Poway PD didn’t put out a BOLO for Bob until after Sheets arrived and vouched for me a half hour later. Bob had told me he’d been planning for this day for years. Not to kill me, but to flee the country. He was probably already on a plane under an alias off to an exotic land.
He’d saved my life and was now on the run because of it. He could have gone along with Dixon’s plan and still be living in La Jolla, bedding a different long-legged attorney every night. But he chose to save me and flee a life he could never return to. Guilt for what he’d done to my father? Genuine affection for me? I’d never know.
But now I did know that my father, broken, betrayed, and forsaken, died with the honor he lived by still intact. And I prayed I could uphold the truth of his blood.
EPILOGUE
JACK ANTON WROTE a freelance article that made the front page of the Union Trib two days after the Poway murders. It laid out the whole story, going back to the Phelps murder and cover-up. The truth about my father. A man betrayed and broken. Trent Phelps’ daughter, Tonya King, showed up at my house the afternoon the article hit the newsstands. She didn’t say much. Just cooked and cleaned and took care of me while I recuperated from a fractured sternum.
Kim visited me the first day I got home from the hospital. She sat next to my bed and held my hand. Her hand was warm and felt righ
t in my own. But I knew it couldn’t stay there. And it suddenly felt wrong.
“I’ll never be able to repay you for all you did for me … and Jeffrey.”

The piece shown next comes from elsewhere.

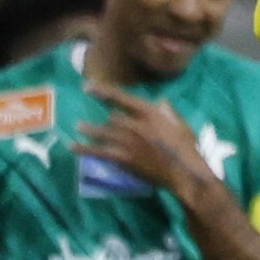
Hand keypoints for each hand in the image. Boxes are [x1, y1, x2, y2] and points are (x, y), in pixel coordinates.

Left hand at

“We’re even. For all that you’ve done for me over the years. When it was hard and you didn’t have to.” I patted her hand, then slid mine out. I thought back on the day I broke a wooden cane over Jeffrey Parker’s shin. “I don’t remember doing too much for Jeffrey.”
“You haven’t heard?”
“Heard what?”
“LJPD dropped the charges. They are now calling Dina Dergan a person of interest and are looking for her.”
They’d never find her.
“That’s great.” I meant it. I didn’t want any innocent man to be hounded for something he didn’t do. I knew the damage it could wreak. For a generation.
“I know it was you, Rick. I know you convinced them that Jeffrey was innocent.”
“I think they just finally looked at all the evidence.”
“Rick?” Kim looked down at the floor, then back at me. Her green eyes were heavy. The last few weeks had taken the sparkle out of them. The one thing I could always count on. The sparkle of optimism. I already missed it. “I know you were pretty rough on Jeffrey. Did he … did he ever tell you that he slept with Sophia?”
Kim had made her choice. She’d chosen one imperfect man who loved her over another. She was about to start a family, but doubt still clouded her joy. Parker had tearfully confessed to me in jail. I took him to be truly remorseful, but he’d betrayed the woman I loved.
“No.”
“Do you think he did?”
“No.”
Kim deserved a chance at happiness more than anything. Even more than the truth.
* * *
Moira called me the next day.
“You’ll do anything to get your name in the paper, won’t you, Cahill.” The full blast machine-gun voice. I’d missed that voice.